• EXTRACT
►
Chapter 6. Processing Events with Stateful Functions

Imperative styles of programming are some of the oldest of all, and their popularity persists for good reason. Procedures execute sequentially, spelling out a story on the page and altering the program’s state as they do so.

As mainstream applications became distributed in the 1980s and 1990s, the same mindset was applied to this distributed domain. Approaches like Corba and EJB (Enterprise JavaBeans) raised the level of abstraction, making distributed programming more accessible. History has not always judged these so well. EJB, while touted as a panacea of its time, fell quickly by the wayside as systems creaked with the pains of tight coupling and the misguided notion that the network was something that should be abstracted away from the programmer.

In fairness, things have improved since then, with popular technologies like gRPC and Finagle adding elements of asynchronicity to the request-driven style. But the application of this mindset to the design of distributed systems isn’t necessarily the most productive or resilient route to take. Two styles of programming that better suit distributed design, particularly in a services context, are the dataflow and functional styles.

You will have come across dataflow programming if you’ve used utilities like Sed or languages like Awk. These are used primarily for text processing; for example, a stream of lines might be pushed through a regex, one line at a time, with the output piped to the next command, chaining through stdin and stdout. This style of program is more like an assembly line, with each worker doing a specific task, as the products make their way along a conveyor belt. Since each worker is concerned only with the availability of data inputs, there have no “hidden state” to track. This is very similar to the way streaming systems work. Events accumulate in a stream processor waiting for a condition to be met, say, a join operation between two different streams. When the correct events are present, the join operation completes and the pipeline continues to the next command. So Kafka provides the equivalent of a pipe in Unix shell, and stream processors provide the chained functions.

There is a similarly useful analogy with functional programming. As with the dataflow style, state is not mutated in place, but rather evolves from function to function, and this matches closely with the way stream processors operate. So most of the benefits of both functional and dataflow languages also apply to streaming systems. These can be broadly summarized as:

  • Streaming has an inherent ability for parallelization.
◄
• STUDY MATERIAL
►
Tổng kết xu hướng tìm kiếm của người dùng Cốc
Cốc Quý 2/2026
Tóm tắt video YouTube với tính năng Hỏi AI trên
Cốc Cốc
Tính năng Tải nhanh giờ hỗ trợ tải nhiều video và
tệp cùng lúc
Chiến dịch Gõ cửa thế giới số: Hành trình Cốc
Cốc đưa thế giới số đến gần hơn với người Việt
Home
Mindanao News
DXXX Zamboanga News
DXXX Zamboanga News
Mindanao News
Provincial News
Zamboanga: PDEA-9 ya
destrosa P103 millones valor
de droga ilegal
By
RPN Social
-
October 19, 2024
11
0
◄
►
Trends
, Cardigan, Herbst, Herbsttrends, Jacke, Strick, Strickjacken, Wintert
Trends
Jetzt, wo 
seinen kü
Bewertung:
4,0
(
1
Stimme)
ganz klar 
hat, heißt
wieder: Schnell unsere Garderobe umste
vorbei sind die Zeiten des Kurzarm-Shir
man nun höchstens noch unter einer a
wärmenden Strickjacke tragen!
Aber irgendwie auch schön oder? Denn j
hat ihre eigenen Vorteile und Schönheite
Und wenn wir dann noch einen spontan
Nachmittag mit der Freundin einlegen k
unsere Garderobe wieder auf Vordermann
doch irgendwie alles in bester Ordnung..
◄
• WORK REQUEST A
Reproduce everything in the chapter on stateful event processing from "Imperative styles of" down to "they do so.".
• WORK REQUEST B
Please carry on with the chapter on stateful event processing from the point where it stops.
The items play no part here.

• ANSWER AREA A
Imperative styles of programming are some of the oldest of all, and their popularity persists for good reason. Procedures execute sequentially, spelling out a story on the page and altering the program’s state as they do so.

• ANSWER AREA B
  • Streaming naturally lends itself to creating cached datasets and keeping them up to date. This makes it well suited to systems where data and code are separated by the network, notably data processing and GUIs.

  • Streaming systems are more resilient than traditional approaches, as high availability is built into the runtime and programs execute in a lossless manner (see the discussion of Event Sourcing in Chapter 7).

  • Streaming functions are typically easier to reason about than regular programs. Pure functions are free from side effects. Stateful functions are not, but do avoid shared mutable state.

  • Streaming systems embrace a polyglot culture, be it via different programming languages or different datastores.

  • Programs are written at a higher level of abstraction, making them more comprehensible.

But streaming approaches also inherit some of the downsides. Purely functional languages must negotiate an impedance mismatch when interacting with more procedural or stateful elements like filesystems or the network. In a similar vein, streaming systems must often translate to the request-response style of REST or RPCs and back again. This has led some implementers to build systems around a functional core, which processes events asynchronously, wrapped in an imperative shell, used to marshal to and from outward-facing request-response interfaces. The “functional core, imperative shell” pattern keeps the key elements of the system both flexible and scalable, encouraging services to avoid side effects and express their business logic as simple functions chained together through the log.

In the next section we’ll look more closely at why statefulness, in the context of stream processing, matters.

Making Services Stateful

There is a well-held mantra that statelessness is good, and for good reason. Stateless services start instantly (no data load required) and can be scaled out linearly, cookie-cutter-style.

Web servers are a good example: to increase their capacity for generating dynamic content, we can scale a web tier horizontally, simply by adding new servers. So why would we want anything else? The rub is that most applications aren’t really stateless. A web server needs to know what pages to render, what sessions are active, and more. It solves these problems by keeping the state in a database. So the database is stateful and the web server is stateless. The state problem has just been pushed down a layer. But as traffic to the website increases, it usually leads programmers to cache state locally, and local caching leads to cache invalidation strategies, and a spiral of coherence issues typically ensues.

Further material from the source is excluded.